Governor race: DeWine, Cordray lay out plans for kids, health care

The two leading candidates running to be the next Ohio governor both pledged to make early childhood education and health care a top priority of their administration.

“They are going to be a priority because I say they’re a priority. It starts from the top,” said Republican Mike DeWine.

Democrat Richard Cordray said investments made in early childhood pay dividends down the road for all of Ohio.

Cordray and DeWine each appeared at the Vote for Ohio Kids Leadership Forum, which brought together 700 business, healthcare and education leaders.

Vote for Ohio Kids is using research and public pressure to get government leaders to focus resources on vulnerable children from infancy through age 5, said Shannon Jones, a co-founder of the forum and a former state senator.

Cordray pledged to: scale up pre-school programs, address Ohio’s high infant mortality rate, protect Medicaid expansion and make sure Medicaid beefs up pre-natal care and preventative health, enforce mental health parity laws that require insurers cover behavioral and physical health issues on equal grounds and add mental health services in schools.

Related: State’s record of enforcing mental health insurance mandate questioned

DeWine pledged to: increase access to pre-school programs, expand prenatal and post-partum home visits for at-risk moms, protect Medicaid expansion, add mental health services in schools, improve the foster care system and address childhood lead poisoning.

Ohio lags the nation when it comes to key measurements on child health, according to a new report from the Health Policy Institute of Ohio. Ohio kids experience higher rates of hunger, hospital admissions for asthma and infant mortality, HPIO said. The state ranks in the bottom half of states when it comes to overall child health metrics, HPIO said.
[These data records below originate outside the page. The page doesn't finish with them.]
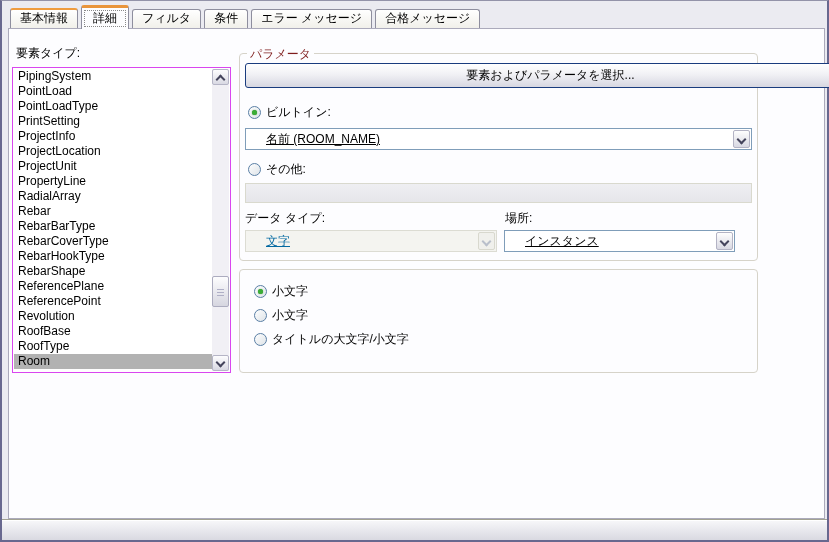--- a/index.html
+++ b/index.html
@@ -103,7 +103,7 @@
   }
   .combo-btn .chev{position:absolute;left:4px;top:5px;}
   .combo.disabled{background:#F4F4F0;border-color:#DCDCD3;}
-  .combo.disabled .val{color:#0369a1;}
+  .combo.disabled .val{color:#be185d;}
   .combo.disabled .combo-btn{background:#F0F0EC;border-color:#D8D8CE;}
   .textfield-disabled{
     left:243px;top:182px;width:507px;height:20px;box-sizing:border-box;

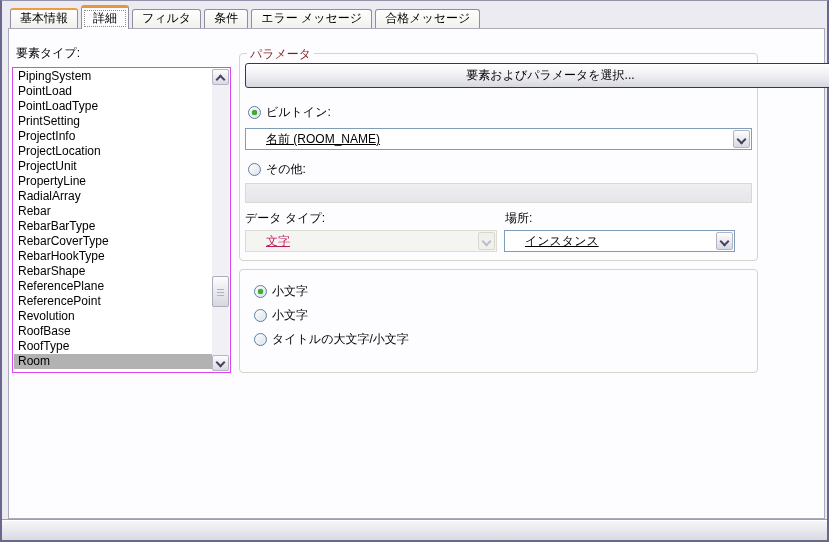--- a/index.html
+++ b/index.html
@@ -204,7 +204,7 @@
     </span>
   </div>
 
-  <div class="combo ctl" style="left:502px;top:229px;width:231px;">
+  <div class="combo ctl" style="left:502px;top:229px;width:291px;">
     <span class="val">インスタンス</span>
     <span class="combo-btn">
       <span class="chev down"></span>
Likewise, just 40 percent of Ohio children enter kindergarten ready to learn and the state ranks 46th for kids experiencing childhood trauma and 48th for child immunizations, the Vote for Ohio Kids group reports.

Related: Lawmakers seek changes as school vaccination rates remain low

Related: Montgomery County provides more money to battle its ‘horrible’ infant mortality rate

Vote for Ohio Kids argues that providing high-quality early childhood services to kids under age 5 yields a return on investment of up to 13 percent because the children are less likely to be held back in school, be reliant on welfare and engage in criminal behavior.